I too need a GUI like on Windows and Mac to use Odrive. I’m not going to be able to cope without a GUI. I need it for the same reasons Mac and Windows users do.
I came to Odrive because I heard it works on Linux. But I was disappointed to find now I can’t use it.
A GUI would be nice, especially w/ a deb or rpm installer to simplify everything. Additionally to be able to pass arguments at time of install on systems not needing the GUI or context menu shortcuts would be well thought out but I like the convenience of a tray applet and right-click context menu support for easy access to sync entire folder w/ or w/out recursion, log viewer, refresh, authenticate, etc.
However the bigger of the convenience factors for me is the latter (even if it was still only CLI based), which would be easier access to sync/unsync entire folder w/ and w/out recursion Yes we can do this with bash scripts or lengthy commands but adds a chore to the agent’s ease of usability when viewed from a workflow perspective. Anyone can remember: odrive sync [folder.cloudf] -opts
where flags can tell the agent the depth of the sync/unsync scope.
Really, a desktop GUI Linux application will be very nice, and I miss.
Even being a code of an additional package to compile/make and install manually, that can be just a front-end of the CLI application.
Yes a GUI for Linux based apps like Dropbox has would be great.
I have been dabbling with a few mostly Debian based namely Mint
but I have at present 3 laptops 2 Mint 18.1, 1 (1x64, 1x32), 1 Xubuntu x64.
2 desktops 1 old HP x32 running Lubuntu, 1 IBM Netiva x32 Mint 18.
lots of installs and re-installs, a couple with SSD’s. These are all,accept, newest Toshiba laptop running Mint 18.1 x64 are test machines. The Toshiba gets used daily and is my DMX light controller for gigs.

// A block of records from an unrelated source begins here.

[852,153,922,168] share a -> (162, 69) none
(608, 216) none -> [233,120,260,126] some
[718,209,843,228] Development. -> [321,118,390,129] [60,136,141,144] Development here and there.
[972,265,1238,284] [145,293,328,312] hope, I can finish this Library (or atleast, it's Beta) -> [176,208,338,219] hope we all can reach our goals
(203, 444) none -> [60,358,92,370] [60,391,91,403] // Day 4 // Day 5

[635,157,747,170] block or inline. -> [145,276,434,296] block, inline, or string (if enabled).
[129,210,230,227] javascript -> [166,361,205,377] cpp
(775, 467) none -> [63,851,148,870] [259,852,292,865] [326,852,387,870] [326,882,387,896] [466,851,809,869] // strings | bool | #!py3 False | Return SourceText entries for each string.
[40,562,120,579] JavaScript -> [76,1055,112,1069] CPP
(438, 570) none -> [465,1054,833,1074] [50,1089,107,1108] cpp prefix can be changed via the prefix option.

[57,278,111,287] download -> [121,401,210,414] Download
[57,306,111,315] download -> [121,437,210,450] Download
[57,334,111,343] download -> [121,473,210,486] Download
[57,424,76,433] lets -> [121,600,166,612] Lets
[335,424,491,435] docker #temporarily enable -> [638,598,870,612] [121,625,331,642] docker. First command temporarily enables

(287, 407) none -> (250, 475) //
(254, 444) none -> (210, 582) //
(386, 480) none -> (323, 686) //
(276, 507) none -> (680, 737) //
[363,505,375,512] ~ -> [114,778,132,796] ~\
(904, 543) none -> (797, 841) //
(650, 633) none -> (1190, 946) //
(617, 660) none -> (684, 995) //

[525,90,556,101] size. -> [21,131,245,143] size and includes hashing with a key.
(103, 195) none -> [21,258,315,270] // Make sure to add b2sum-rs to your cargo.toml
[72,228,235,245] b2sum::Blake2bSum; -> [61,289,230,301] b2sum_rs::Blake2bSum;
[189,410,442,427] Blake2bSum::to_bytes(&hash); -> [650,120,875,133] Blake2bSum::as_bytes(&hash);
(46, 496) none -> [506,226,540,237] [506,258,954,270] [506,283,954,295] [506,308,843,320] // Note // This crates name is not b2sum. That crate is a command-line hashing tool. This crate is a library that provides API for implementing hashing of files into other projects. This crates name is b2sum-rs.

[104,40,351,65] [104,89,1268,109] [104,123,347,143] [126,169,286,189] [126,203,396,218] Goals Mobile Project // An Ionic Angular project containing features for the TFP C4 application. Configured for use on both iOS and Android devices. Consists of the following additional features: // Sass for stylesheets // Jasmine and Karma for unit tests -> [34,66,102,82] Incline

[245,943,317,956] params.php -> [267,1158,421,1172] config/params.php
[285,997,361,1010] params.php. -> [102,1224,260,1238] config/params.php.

So for the past 6 months I’ve probably installed a Linux distro of some sort, 100 or more times, or attempted.
As in changing hardware installing extra drivers finding the distro what works with particular hardware, trying different apps installing network printers. Just all the fun stuff a geek needs for a fix. So in short, yes a nice apt-get install GUI would be awesome.
Wonder if someone could reach out to developers of DropBox and get some helpful info in building such for Odrive?
If I could get some Linux guru’s interested in building a Linux app to work like the windows version does be great.
This is something we would like to offer in the future, but there are several other things ahead of it, in terms of priority.
As a side note I’ve found pCloud is a great alternative for those with Linux nessesitys
It works well on Xubuntu,Ubuntu, Linux mint,x32 & x64 bit, Windows, and iOS devices that I have.
Good Gui desktop folder intergration,
It’s easy to install, set up and works better than dropBox in MOA.
I really understand that a complete GUI interface can be challenging and isn’t a priority for you. But I think that a simple nautilus integration or a simple recipes topic with some helpers and scripts to make the most common operations can be really useful!
Actually the existing agent function naming is really confusing and not so clear, and can estrange young linux users!
Linux peoples are geeks and will love modifying some basic scripts (and better than this they will share their modifications) adding more functionalities!